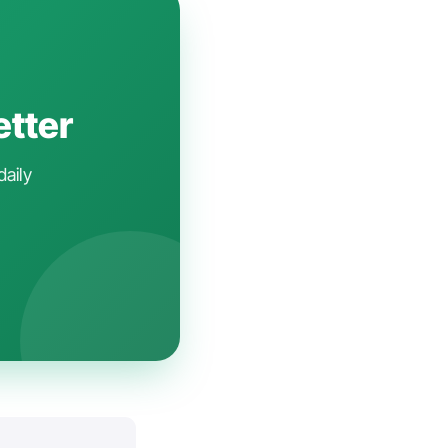
etter
daily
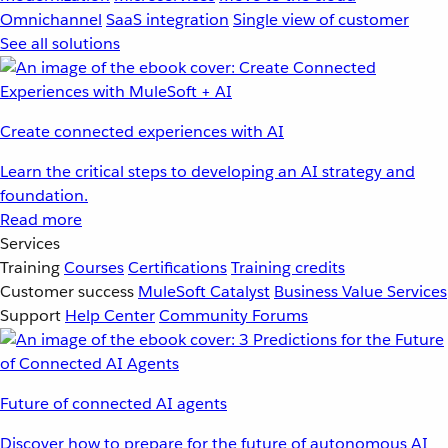
Omnichannel
SaaS integration
Single view of customer
See all solutions
Create connected experiences with AI
Learn the critical steps to developing an AI strategy and
foundation.
Read more
Services
Training
Courses
Certifications
Training credits
Customer success
MuleSoft Catalyst
Business Value Services
Support
Help Center
Community Forums
Future of connected AI agents
Discover how to prepare for the future of autonomous AI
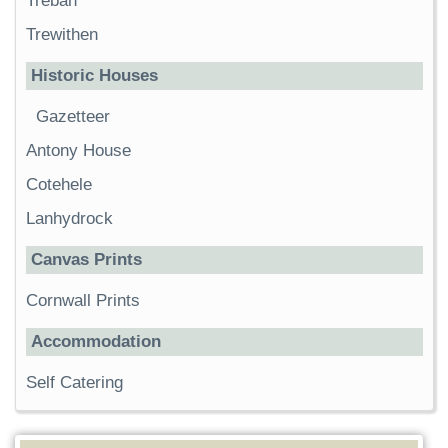
Trebah
Trewithen
Historic Houses
Gazetteer
Antony House
Cotehele
Lanhydrock
Canvas Prints
Cornwall Prints
Accommodation
Self Catering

______

_Prompt_
Please output only the lines running from the one that holds "Community Forums" through the last line of the entries, both ends included, without any images.

_Solution for this task_
Community Forums
Future of connected AI agents
Discover how to prepare for the future of autonomous AI
Trebah
Trewithen
Historic Houses
Gazetteer
Antony House
Cotehele
Lanhydrock
Canvas Prints
Cornwall Prints
Accommodation
Self Catering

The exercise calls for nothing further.